On 21 April, a weeping Sylvia watched what became known as the Aldermaston marchers line up in a seven-mile-long column with “Ban the Bomb!” banners and signs, heading toward Trafalgar Square. She was proud that her baby should be part of this protest against the poisoning of the atmosphere with fallout from nuclear tests. Sylvia never wavered in thinking of the atomic bomb as civilization’s great misfortune. Politically and culturally, she felt much closer to England than to America, especially when she watched friends like the Merwins join the march. She hoped that neither Aurelia nor Warren was thinking of voting for the Machiavellian Richard Nixon. She wondered what they thought of Kennedy, expressing no opinion of her own about him.

“Frieda is my answer to the H-bomb,” Sylvia wrote Lynne Lawner. Plath was a very happy mother. She looked forward to having a large family. Wendy Campbell came from Cambridge to visit and saw a radiant Sylvia taking to motherhood with impressive assurance. Jane Truslow, a friend at Smith who had married Peter Davison, also visited the Chalcot Square flat, after which she expressed her astonishment that a prima donna like Sylvia had adapted to family life with such aplomb. Truslow told Edward Butscher that it was the first time she saw Sylvia able to get outside of herself. Peter Davison, always apt to see the negative side of his former lover, noted her intense restlessness. Dido Merwin, up to then a warm supporter of Sylvia, began to withdraw her affection, appalled at what she saw as a virago who hounded her long-suffering husband, who did everything possible to placate her. It seems true that Ted almost never complained to his friends about Sylvia and went out of his way to excuse her moody periods and rudeness. It troubled Sylvia that she did not have “a good American girlfriend,” and Ann Davidow’s visit in early May was more than welcome. They took up where they had left off ten years earlier. Plath felt an instant rapport with Ann’s husband, Leo Goodman, and noted that his astrological sign was Leo, just like Ted’s.

After a month at home, Sylvia relished a dinner party with T. S. Eliot, who had first recommended that Faber & Faber publish Ted’s work. Ted described Eliot to Olwyn as “whimsical” and yet “remote.” He kept staring at the floor, looking up only to smile at his wife, Valerie. But Sylvia enjoyed drinking sherry with the “wry and humorous” poet near a coal fire. He immediately put her at ease, even though she thought of herself as in the presence of a “descended god.” Valerie, just as welcoming, showed Sylvia her husband’s baby pictures: a handsome man right from the start, Sylvia wrote Aurelia. Then Stephen Spender and his wife arrived. Intimate gossip ensued about W. H. Auden, D. H. Lawrence, Virginia Woolf—virtually all of Sylvia’s favorites got the full treatment. Sylvia did not walk, she “floated” into dinner. Spender admired Ted’s “craggy Yorkshire handsomeness combined with a certain elongated refinement.” He remembered that Sylvia talked more than her husband and that he liked this pretty, intelligent woman, later writing her and apologizing for talking too much at dinner when Eliot’s conversation began to lag.

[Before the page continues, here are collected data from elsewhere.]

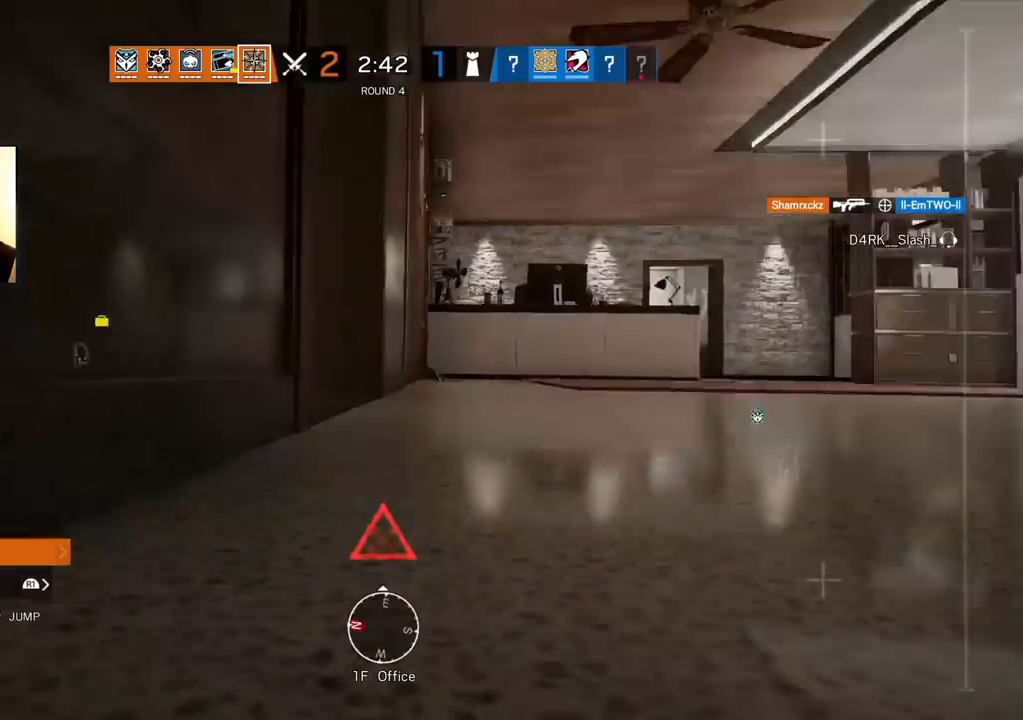
{"buttons": [], "left_stick": "center", "right_stick": "center", "events": []}
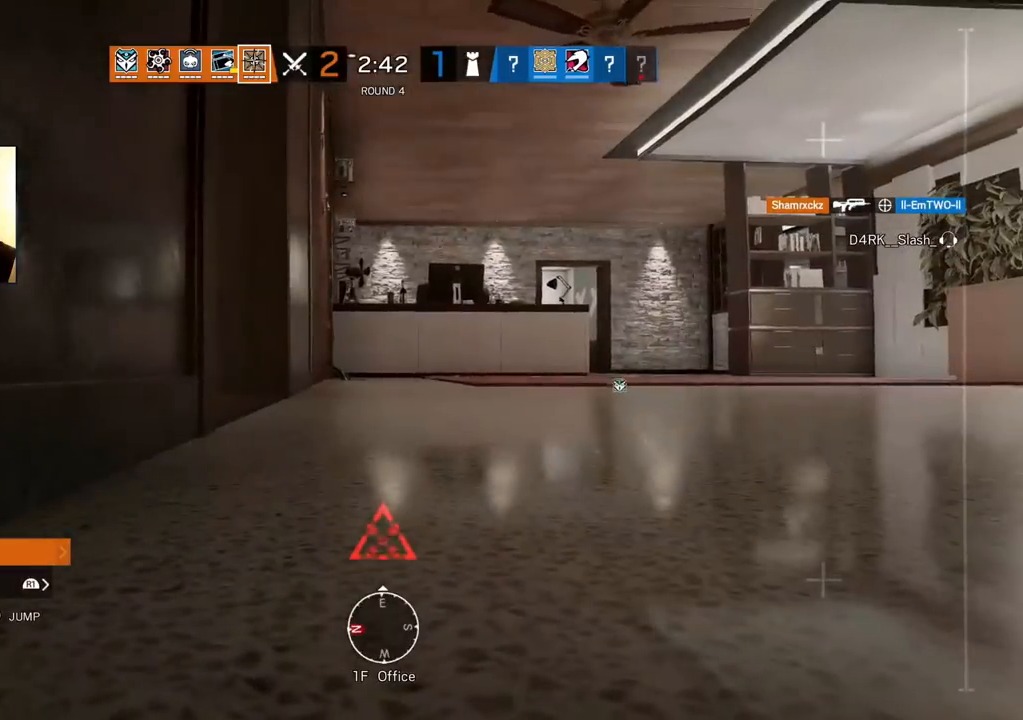
{"buttons": ["CROSS"], "left_stick": "up-right", "right_stick": "center", "events": [[150, "left_stick", "down-right"], [233, "left_stick", "right"], [267, "right_stick", "right"], [367, "left_stick", "up-right"], [417, "right_stick", "center"], [483, "CROSS", "down"]]}
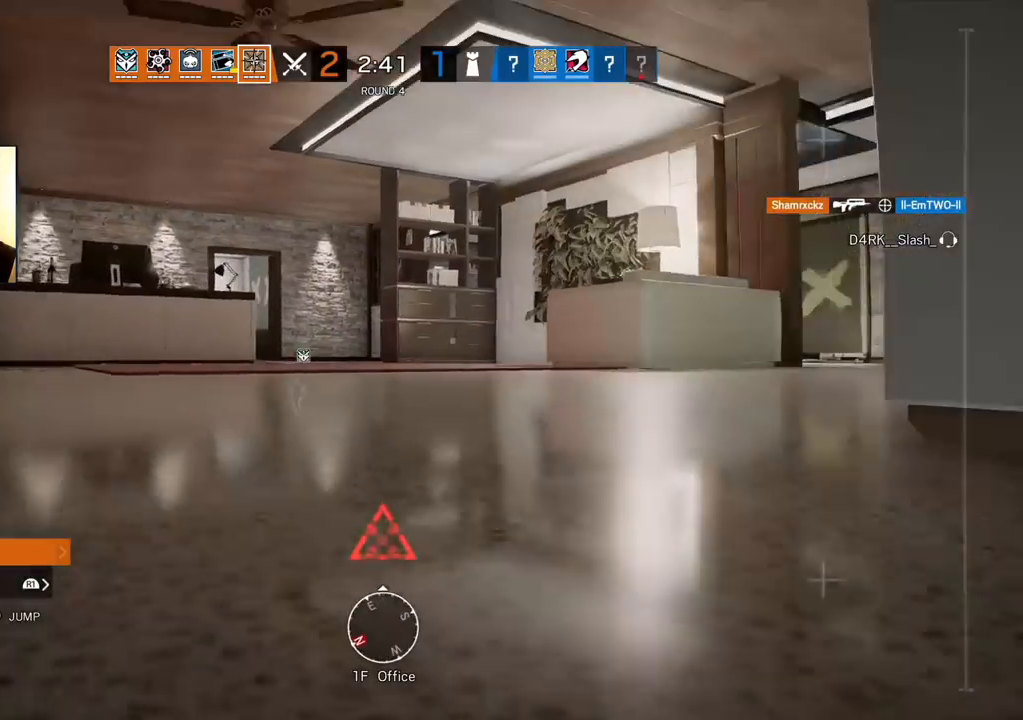
{"buttons": [], "left_stick": "up-right", "right_stick": "left", "events": [[50, "CROSS", "up"], [283, "right_stick", "left"]]}
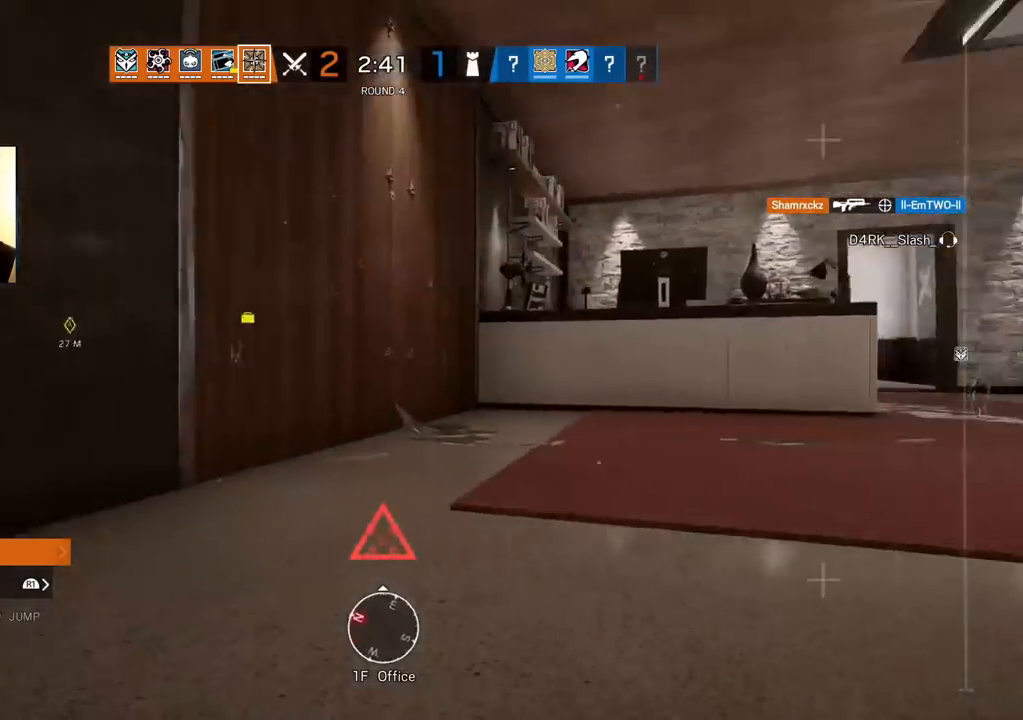
{"buttons": [], "left_stick": "up", "right_stick": "center", "events": [[50, "right_stick", "center"], [250, "left_stick", "up"], [250, "right_stick", "right"], [400, "right_stick", "center"]]}
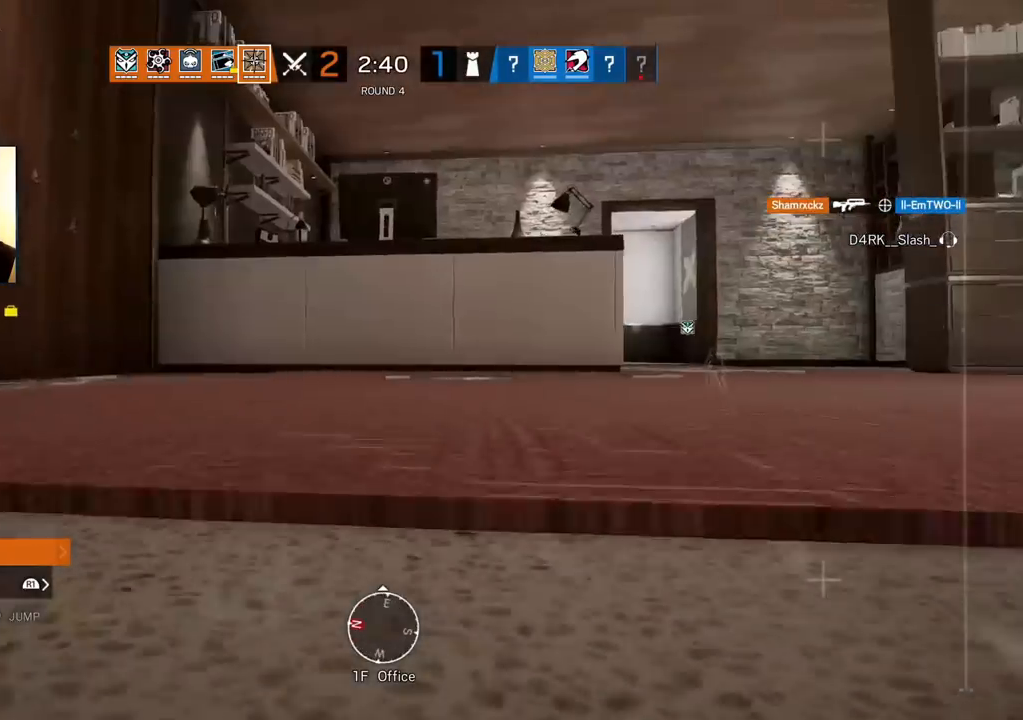
{"buttons": [], "left_stick": "up", "right_stick": "center", "events": []}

During this period, Sylvia met A. Alvarez for the first time. As poetry editor of The Observer, he had accepted both her work and Ted’s. He was, in biographer Elaine Feinstein’s words, a “kingmaker,” a critic who could establish reputations. He held a position of prominence on a major daily paper that no one else occupied—then or now. When he first visited their flat, Sylvia played the part of proper wife so well that he was embarrassed to learn that Mrs. Hughes was the Sylvia Plath he had published. She had to bring up the subject of her work when she realized he did not recognize her. But Alvarez detected no note of grievance or resentment in her behavior.